Oracle has released new versions of Java every six months as of Java 10, which it released in March 2018. The aim is to bring customers more innovation faster while also providing predictability and stability. 

Oracle JDK 15 will receive at least two quarterly critical security patch updates before JDK 16 arrives in March 2021. 

Sharat Chander, director of Java SE product management at Oracle, argues that the six-month release cycle is giving customers better innovation, stability and bug fixes.     

"Instead of making tens of thousands of fixes and around one hundred JDK Enhancement Proposals (JEPs) available in a large major release every few years, enhancements are delivered in smaller feature releases on a more manageable, predictable six-month schedule," explains Chander. 

"Of the 2,136 JIRA issues marked as fixed in Java 15, 1,702 were completed by people working for Oracle, while 434 were contributed by individual developers and developers working for other organizations."

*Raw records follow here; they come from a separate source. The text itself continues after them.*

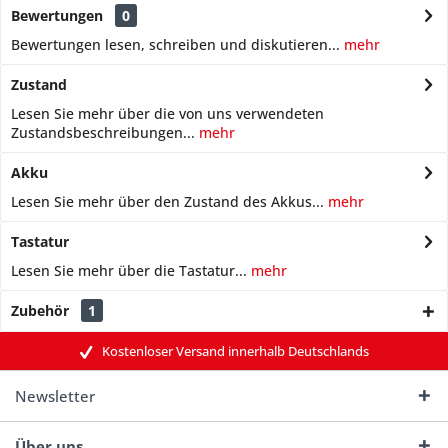
Bewertungen
0
Bewertungen lesen, schreiben und diskutieren...
mehr
Zustand
Lesen Sie mehr über die von uns verwendeten
Zustandsbeschreibungen...
mehr
Akku
Lesen Sie mehr über den Zustand des Akkus...
mehr
Tastatur
Lesen Sie mehr über die Tastatur...
mehr
Zubehör
1
Kostenloser Versand innerhalb Deutschlands
Newsletter
Über uns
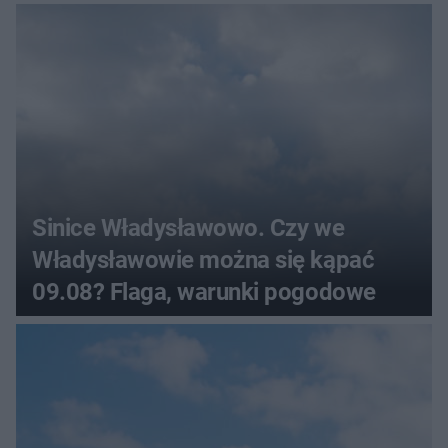
Sinice Władysławowo. Czy we
Władysławowie można się kąpać
09.08? Flaga, warunki pogodowe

It counts Arm, Amazon, IBM, Intel, NTT Data, Red Hat, SAP and Tencent among its list of notable contributors to JDK 15. Oracle also gave a special mention to Microsoft and cloud system monitoring service DataDog for fixes.

Java turned 25 on May 23 this year. Gosling and his colleagues created the language in the 1990s with the intention of helping developers write code once and run it anywhere, allowing the language and developers to adapt new technologies as they arose by using the Java Virtual Machine (JVM). 

SEE: Programming languages: Julia users most likely to defect to Python for data science

As part of Java's 25th anniversary, Oracle commissioned analyst firm Omdia to assess its six-month release strategy for Java and whether it would be enough to keep millions of Java developers away from memory-safe alternatives such as Kotlin, the language Google has endorsed for Android development, and Rust, a system programming language that was created at Mozilla.

"In Omdia's opinion, the work Oracle began a few years ago in moving to a six-month update cycle and introducing a new level of modularity, puts the vendor in good stead with its constituency of approximately 12 million developers," Oracle said in its report on Omdia's analysis

"However, Oracle and the Java programming language need an ongoing series of innovative, must-have, and 'delightful' features that make the language even more user friendly and cloud capable. These will keep existing Java developers happy while steering potential Java developers away from newer languages like Rust and Kotlin."